A temporary ceasefire, brokered by Qatar and Saudi Arabia, has halted the latest round of border clashes between Pakistan and Afghanistan. But the truce remains fragile, resting on anger, mistrust, and a boundary that neither side fully accepts.
At the heart of the escalating tensions lies the Tehreek-e-Taliban Pakistan (TTP).
Formed in 2007 under the leadership of Baitullah Mehsud, the TTP brought together various militant factions operating in Pakistan’s tribal areas. Its declared aim was to overthrow the Pakistani government and establish an Islamic emirate governed by Sharia law.
Over the years, the group has carried out hundreds of attacks — from suicide bombings and assassinations to assaults on schools, markets, and security installations — leaving thousands of civilians, soldiers, and police officers dead.
After Baitullah Mehsud’s death in a US drone strike in 2009, the group splintered but continued its violent campaign under successive leaders, including Hakimullah Mehsud, Mullah Fazlullah, and now Noor Wali Mehsud.
Despite repeated military operations by Pakistan, including the large-scale offensives Zarb-e-Azb and Radd-ul-Fasaad, the TTP has survived — regrouping in Afghanistan’s eastern provinces after the Afghan Taliban seized power in 2021.
Pakistan accuses Kabul of providing safe havens to the TTP and allowing its fighters to launch cross-border attacks. Officials in Islamabad say that since the Taliban’s return to power, TTP-linked violence inside Pakistan has surged, particularly in Khyber Pakhtunkhwa and Balochistan.
According to Pakistani intelligence, TTP fighters, estimated between 3,000 and 5,000, operate from sanctuaries in Afghanistan’s Kunar and Nangarhar provinces, where they train, recruit, and plan operations.
Islamabad insists that it has repeatedly urged Kabul to take action against these militants but has seen no progress. Pakistani military officials claim that airstrikes and drone attacks inside Afghan territory in recent weeks were “necessary defensive measures” to neutralise TTP bases after a string of assaults targeting Pakistani soldiers and Chinese projects under the China-Pakistan Economic Corridor (CPEC).
But the Taliban accuse Pakistan of violating Afghan sovereignty and killing civilians under the guise of counterterrorism. Kabul claims that several Pakistani strikes hit civilian areas, including markets and residential zones, rather than militant camps. In retaliation, Afghan border forces launched attacks on Pakistani military posts, claiming to have inflicted “significant losses” — a claim Islamabad denies.
The clash is more than a security dispute. It taps into a historical fault line — the Durand Line, the 2,640-kilometre border drawn in 1893 between British India and Afghanistan.
While Pakistan treats the Durand Line as a recognised boundary, Afghanistan has never accepted it. Successive Afghan governments, including the Taliban, have called it an artificial division that splits Pashtun tribal lands and undermines Afghan sovereignty.
Border fencing by Pakistan in recent years has deepened tensions. Afghan guards have frequently torn down sections of the fence, accusing Islamabad of encroachment.
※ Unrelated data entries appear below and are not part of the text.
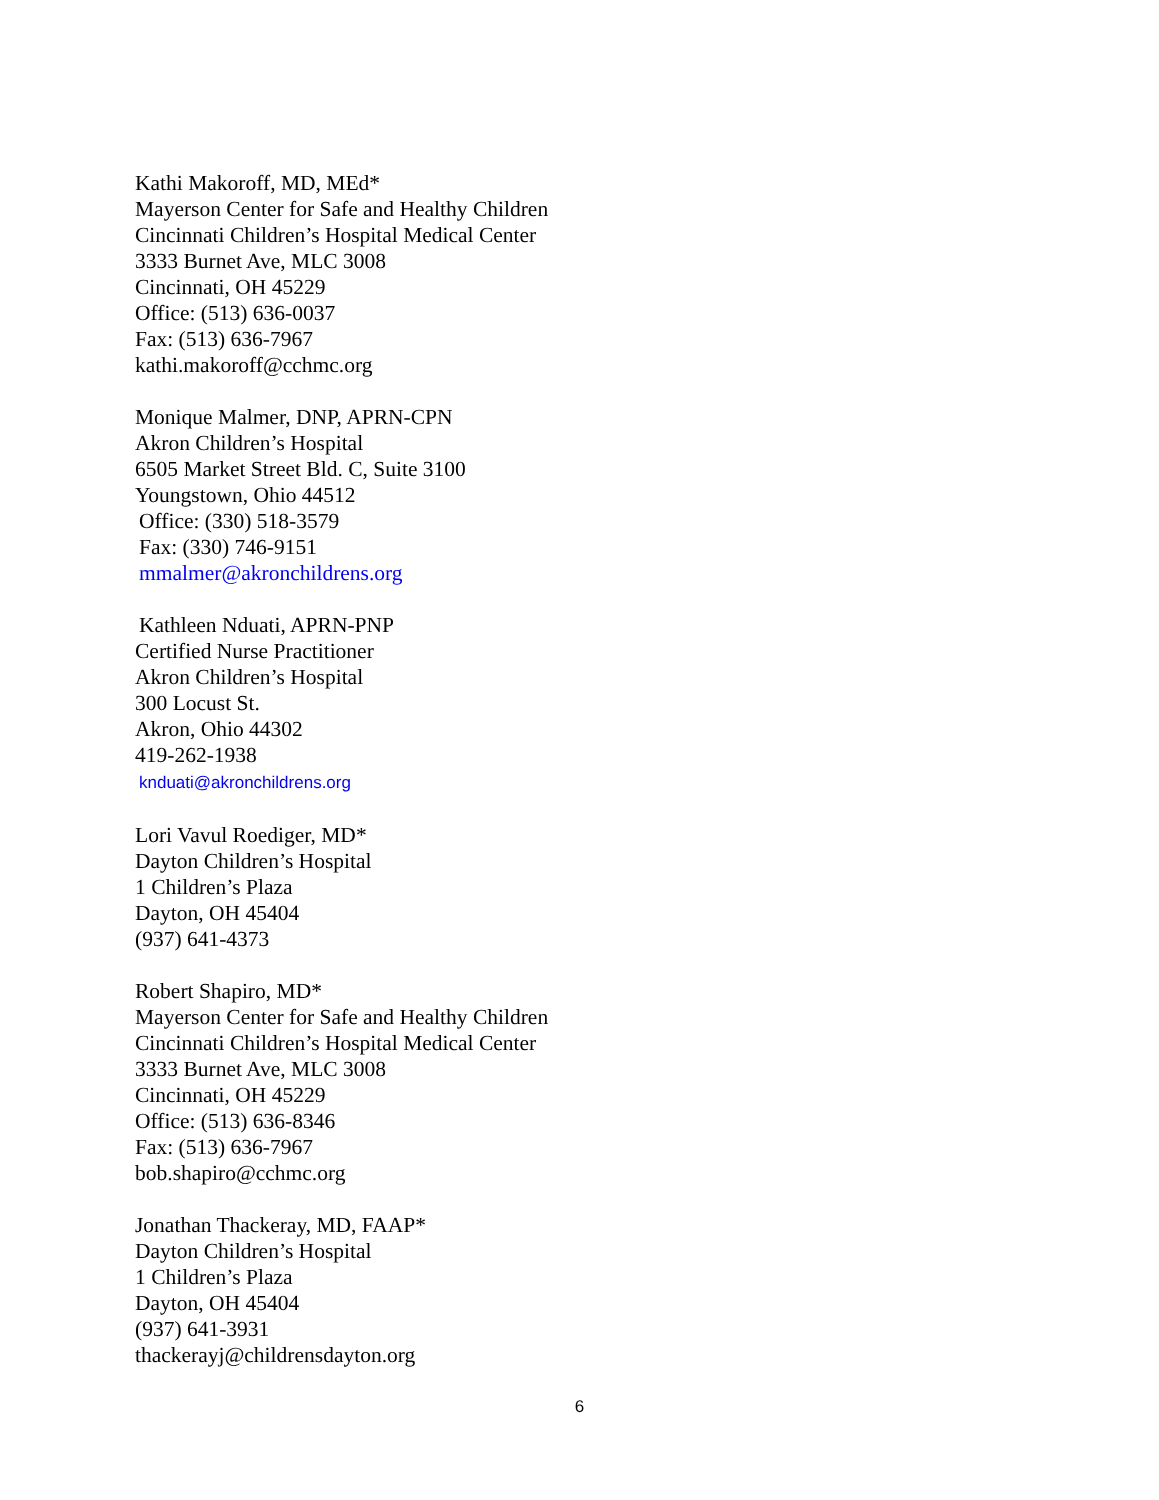Kathi Makoroff, MD, MEd*
Mayerson Center for Safe and Healthy Children
Cincinnati Children’s Hospital Medical Center
3333 Burnet Ave, MLC 3008
Cincinnati, OH 45229
Office: (513) 636-0037
Fax: (513) 636-7967
kathi.makoroff@cchmc.org
Monique Malmer, DNP, APRN-CPN
Akron Children’s Hospital
6505 Market Street Bld. C, Suite 3100
Youngstown, Ohio 44512
Office: (330) 518-3579
Fax: (330) 746-9151
mmalmer@akronchildrens.org
Kathleen Nduati, APRN-PNP
Certified Nurse Practitioner
Akron Children’s Hospital
300 Locust St.
Akron, Ohio 44302
419-262-1938
knduati@akronchildrens.org
Lori Vavul Roediger, MD*
Dayton Children’s Hospital
1 Children’s Plaza
Dayton, OH 45404
(937) 641-4373
Robert Shapiro, MD*
Mayerson Center for Safe and Healthy Children
Cincinnati Children’s Hospital Medical Center
3333 Burnet Ave, MLC 3008
Cincinnati, OH 45229
Office: (513) 636-8346
Fax: (513) 636-7967
bob.shapiro@cchmc.org
Jonathan Thackeray, MD, FAAP*
Dayton Children’s Hospital
1 Children’s Plaza
Dayton, OH 45404
(937) 641-3931
thackerayj@childrensdayton.org
6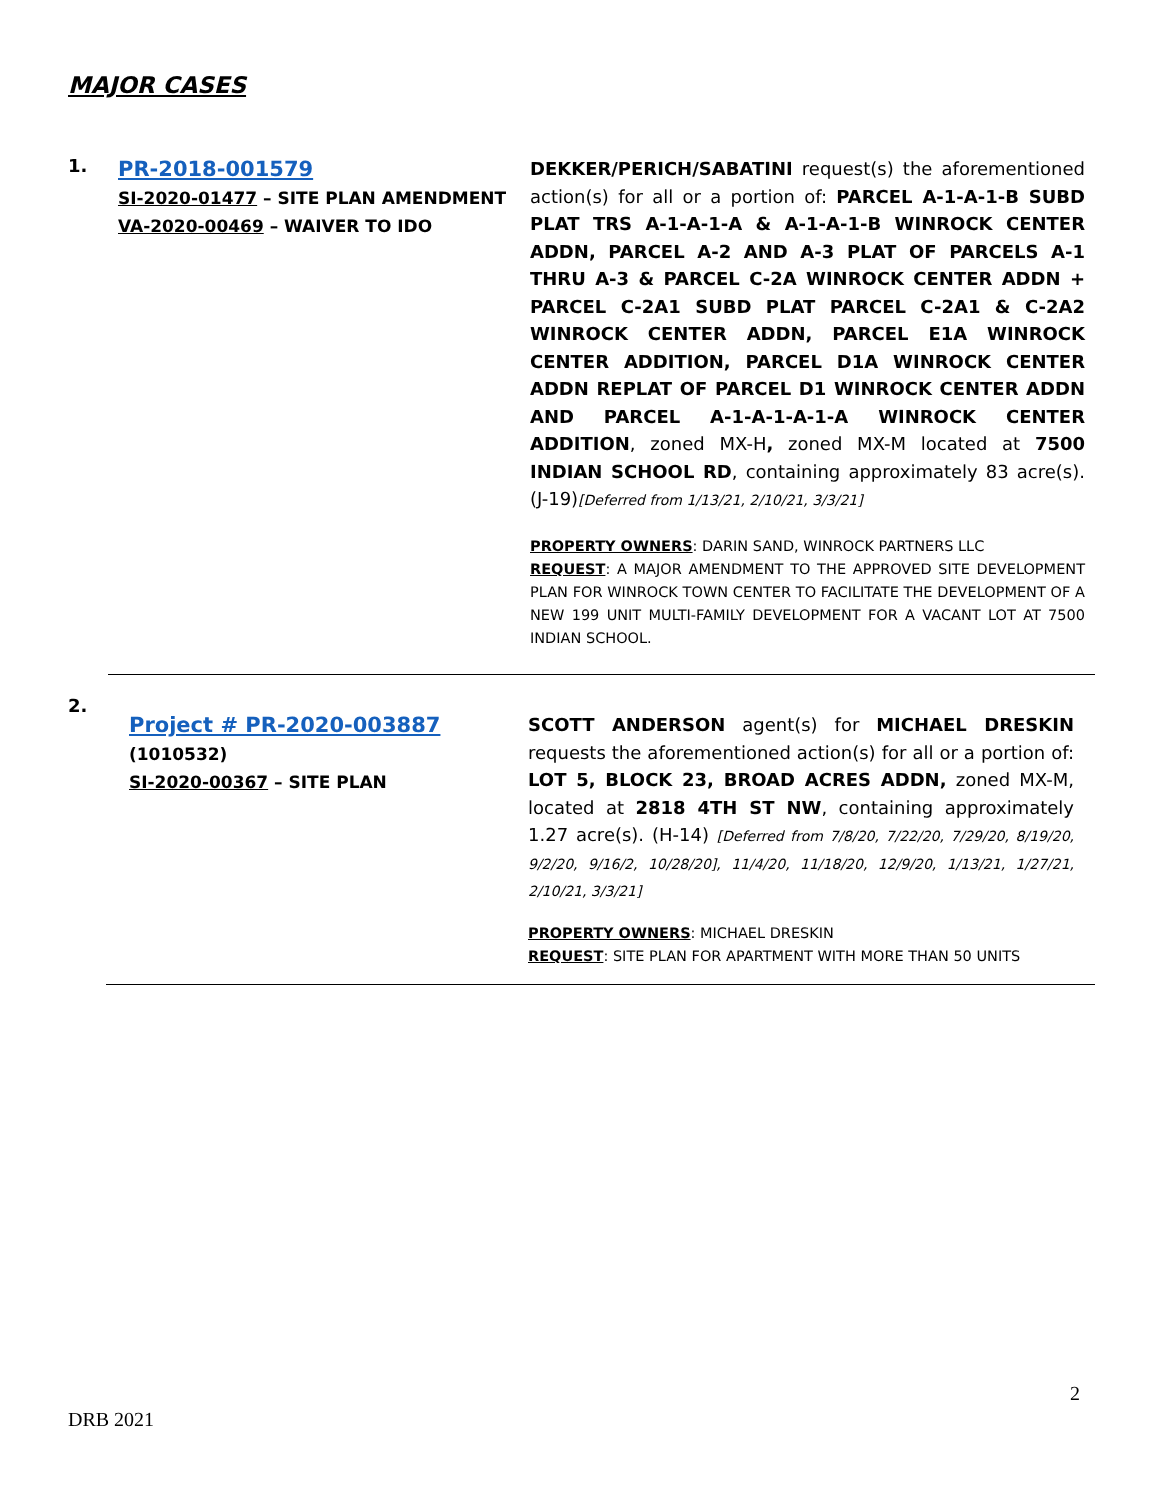MAJOR CASES
1.
PR-2018-001579
SI-2020-01477 – SITE PLAN AMENDMENT
VA-2020-00469 – WAIVER TO IDO
DEKKER/PERICH/SABATINI request(s) the aforementioned action(s) for all or a portion of: PARCEL A-1-A-1-B SUBD PLAT TRS A-1-A-1-A & A-1-A-1-B WINROCK CENTER ADDN, PARCEL A-2 AND A-3 PLAT OF PARCELS A-1 THRU A-3 & PARCEL C-2A WINROCK CENTER ADDN + PARCEL C-2A1 SUBD PLAT PARCEL C-2A1 & C-2A2 WINROCK CENTER ADDN, PARCEL E1A WINROCK CENTER ADDITION, PARCEL D1A WINROCK CENTER ADDN REPLAT OF PARCEL D1 WINROCK CENTER ADDN AND PARCEL A-1-A-1-A-1-A WINROCK CENTER ADDITION, zoned MX-H, zoned MX-M located at 7500 INDIAN SCHOOL RD, containing approximately 83 acre(s). (J-19)[Deferred from 1/13/21, 2/10/21, 3/3/21]
PROPERTY OWNERS: DARIN SAND, WINROCK PARTNERS LLC
REQUEST: A MAJOR AMENDMENT TO THE APPROVED SITE DEVELOPMENT PLAN FOR WINROCK TOWN CENTER TO FACILITATE THE DEVELOPMENT OF A NEW 199 UNIT MULTI-FAMILY DEVELOPMENT FOR A VACANT LOT AT 7500 INDIAN SCHOOL.
2.
Project # PR-2020-003887
(1010532)
SI-2020-00367 – SITE PLAN
SCOTT ANDERSON agent(s) for MICHAEL DRESKIN requests the aforementioned action(s) for all or a portion of: LOT 5, BLOCK 23, BROAD ACRES ADDN, zoned MX-M, located at 2818 4TH ST NW, containing approximately 1.27 acre(s). (H-14) [Deferred from 7/8/20, 7/22/20, 7/29/20, 8/19/20, 9/2/20, 9/16/2, 10/28/20], 11/4/20, 11/18/20, 12/9/20, 1/13/21, 1/27/21, 2/10/21, 3/3/21]
PROPERTY OWNERS: MICHAEL DRESKIN
REQUEST: SITE PLAN FOR APARTMENT WITH MORE THAN 50 UNITS
2
DRB 2021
For many Afghans, the line is a colonial relic; for Pakistan, rejecting it amounts to questioning its territorial integrity.
Against this backdrop, the TTP’s presence has become an even more explosive issue — both a symptom and a trigger of the mistrust between the two neighbours.
Analysts say that while the Taliban and TTP share ideological and tribal links, their interests diverge. The Afghan Taliban, now focused on governing a war-torn nation, is reluctant to confront the TTP directly, fearing internal dissent and backlash among its own ranks.
For Pakistan the group represents an existential threat. The TTP’s attacks have not only destabilised regions along the frontier but also undermined economic recovery and foreign investment.
The group’s hostility toward China-backed projects, in particular, has raised alarm in Islamabad, which sees CPEC as a lifeline for its struggling economy.
The recent ceasefire between Pakistan and Afghanistan offers only a brief pause in what has become a recurring cycle of accusations, retaliation, and uneasy truces. The TTP remains the centerpiece of this deadly rivalry — a group that neither country fully controls but both blame for their mutual insecurity.